Hispanic workers were more likely to be employed in the construction sector, which was pounded during the housing collapse, particularly in states including California, Florida and Nevada, which experienced the largest declines in housing prices and biggest increases in foreclosures.

“Not only were Hispanics a significant part of the industries hardest hit by the recession, but they have also been underrepresented in education and health activities — sectors that have experienced growth during the Great Recession,” said Rep. Carolyn B. Maloney (D-N.Y.), chairwoman of Congress’ Joint Economic Committee, which produced the report.


The study also shows that the recession derailed gains Hispanics had achieved relative to the overall labor force.

In May 2006 when the U.S. economy was booming, the Hispanic unemployment rate, at 4.9%, was just slightly above the overall national unemployment rate, according to the report. But by October 2009 the Hispanic unemployment rate has surged to 13.1%, 3 percentage points higher than the overall rate.

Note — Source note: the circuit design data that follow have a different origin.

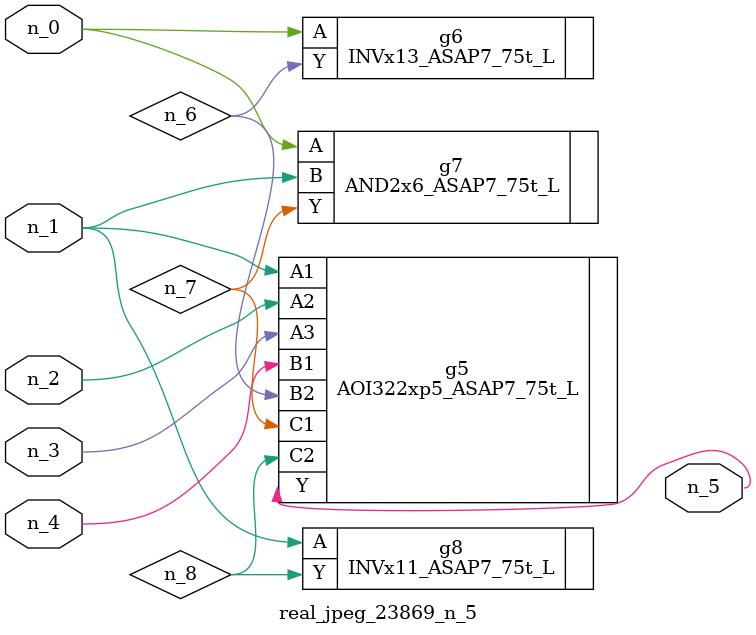
<source format=v>
module real_jpeg_23869_n_5 (n_4, n_0, n_1, n_2, n_3, n_5);

input n_4;
input n_0;
input n_1;
input n_2;
input n_3;

output n_5;

wire n_8;
wire n_6;
wire n_7;

INVx13_ASAP7_75t_L g6 ( 
.A(n_0),
.Y(n_6)
);

AND2x6_ASAP7_75t_L g7 ( 
.A(n_0),
.B(n_1),
.Y(n_7)
);

AOI322xp5_ASAP7_75t_L g5 ( 
.A1(n_1),
.A2(n_2),
.A3(n_3),
.B1(n_4),
.B2(n_6),
.C1(n_7),
.C2(n_8),
.Y(n_5)
);

INVx11_ASAP7_75t_L g8 ( 
.A(n_1),
.Y(n_8)
);


endmodule
</source>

Latinos account for about one-seventh of the U.S. labor force, but comprise nearly one-fifth of the unemployed.

While the typical unemployment spell lasted 21.6 weeks in March 2010, Latinos actually experience shorter periods of unemployment, at 18.9 weeks, than the overall labor force.

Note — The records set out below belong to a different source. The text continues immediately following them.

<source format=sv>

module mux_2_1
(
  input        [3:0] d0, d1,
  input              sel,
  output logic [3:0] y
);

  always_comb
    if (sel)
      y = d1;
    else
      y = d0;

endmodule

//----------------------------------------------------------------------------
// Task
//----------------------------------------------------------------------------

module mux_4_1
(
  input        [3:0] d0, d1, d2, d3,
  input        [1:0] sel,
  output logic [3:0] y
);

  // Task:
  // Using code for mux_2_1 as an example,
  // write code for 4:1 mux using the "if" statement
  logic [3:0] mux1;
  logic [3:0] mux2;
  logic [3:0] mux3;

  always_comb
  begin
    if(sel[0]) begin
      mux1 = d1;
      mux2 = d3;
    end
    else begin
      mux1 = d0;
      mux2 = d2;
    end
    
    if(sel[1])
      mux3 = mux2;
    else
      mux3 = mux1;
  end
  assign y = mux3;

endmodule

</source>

The report did not specify the immigration status of Hispanics. However, the latest figures from the American Community Survey suggest 48% of Hispanics in the U.S. in 2007 were foreign born. The same survey also indicated 24% of U.S. workers born in Mexico and 21% from Central American countries were employed in construction, extraction, maintenance and repair occupations in 2007, compared with about 13% of workers born in South America.

Audrey Singer, a senior fellow with the Metropolitan Policy Program at Washington’s Brookings Institution, said these figures could indicate that “unauthorized Hispanic migrants are the segment most likely to be adversely impacted” by the recession in the last three years. But she also said this group of Hispanic workers also tend to be more mobile and gravitate toward places where there are jobs.